The Mayor of Barriere is donating $500 to The Loop in Kamloops, while encouraging others to donate what they can.
Ward Stamer says his donation comes as The Loop operator, Glenn Hilke, told NL News he isn’t sure if he will be able to operate past tomorrow.
“When I heard Glenn’s story this morning, I thought ‘good for him,'” Stamer said. “He is crying for assistance and I thought, ‘well, if I can give him $500, that gives him one more night.'”
“Everybody is under stress with inflation and gas prices and everything else, I get it, but we have got to be thinking about the other people too. If it means that we donate the price of a cup of coffee or whatever it is, it will all add up. You certainly don’t have to try to match what I did.”

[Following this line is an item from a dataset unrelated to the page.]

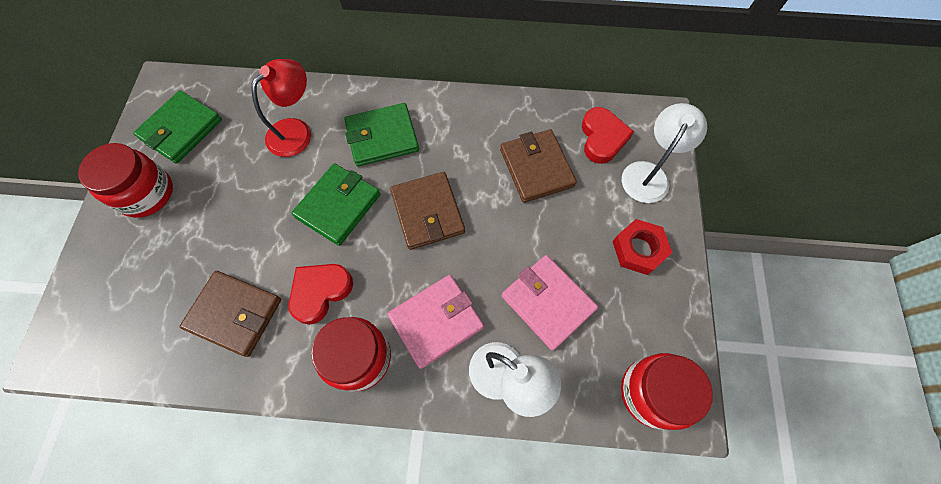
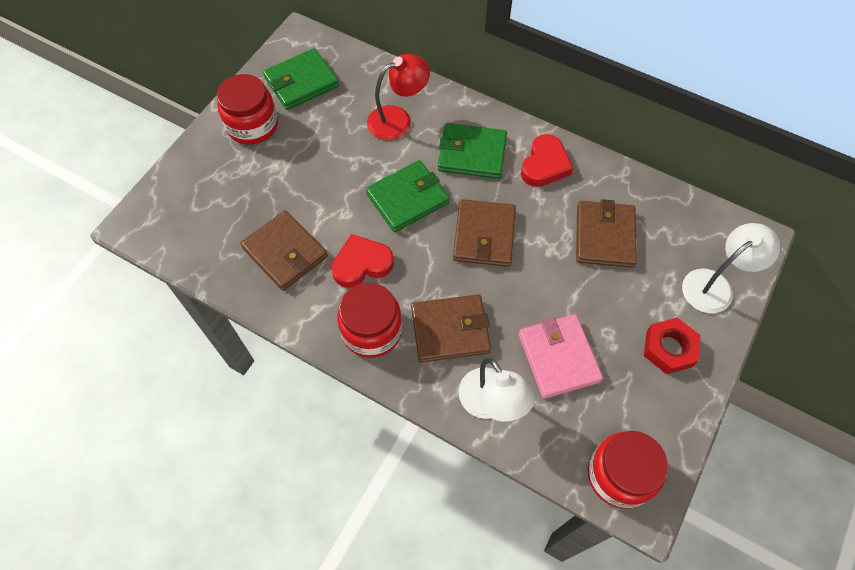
camera: 25 degrees right, 5 degrees down
(436, 321) = (450, 330): pink wallet -> brown wallet
(602, 138) = (683, 234): red heart -> red heart (545, 165)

Speaking to NL News, Stamer also said he couldn’t believe that Hilke said he was literally picking people up off the streets of Kamloops to try and take them to get warm.
“Is it ideal? Is it exactly the model they want to have? Well maybe it is not, but in the meantime these poor people are freezing to death and nobody seems to want to do anything about it among the powers that be,” Stamer said.
“It is not a municipal responsibility, it is a provincial responsibly, but they just drop it in our lap and expect us to do something about it.”
Hilke says it costs about $600 a night to operate The Loop as a warming facility, noting he will need about $6,000 a week if he were to operate as a 24-hour winter homeless shelter with meals.
“I can’t believe that he was up till 4:30 this morning going around town picking up people that were lying on the side of the road and bringing them up to the hospital,” Stamer added. “I mean, great for Glenn to do that. I just felt that if what he needs is a bit of financial help, it is the least that I can do.”
Speaking on the NL Morning News, Hilke said that he has lost hope in getting interim funding from BC Housing or the City Kamloops, hence the call to the private sector.
“The money is there, so something has to give here because you know the situation is not getting any better. There have been events as you know, where people have died trying to keep themselves warm,” Hilke said. “I’m hoping that they will come through because it impacts the whole community.”
“For the 42 people that are in the Loop tonight, where would they be when businesses wake up in the morning, in front of your business behind your business? Where are they going to the bathroom in front of your business or behind your business? No, they were inside the Loop going to the bathroom.”
Last year, the City declared The Loop as a nuisance property, deeming it unfit to run as a shelter, something Hilke referenced on Monday morning.
“The whole nuisance status that was slapped on us wrongly,” he said. “We’re not a nuisance, and we’re a solution. We’re a solution-based, proactive organization. I think it’s just time that if that gets recognized.”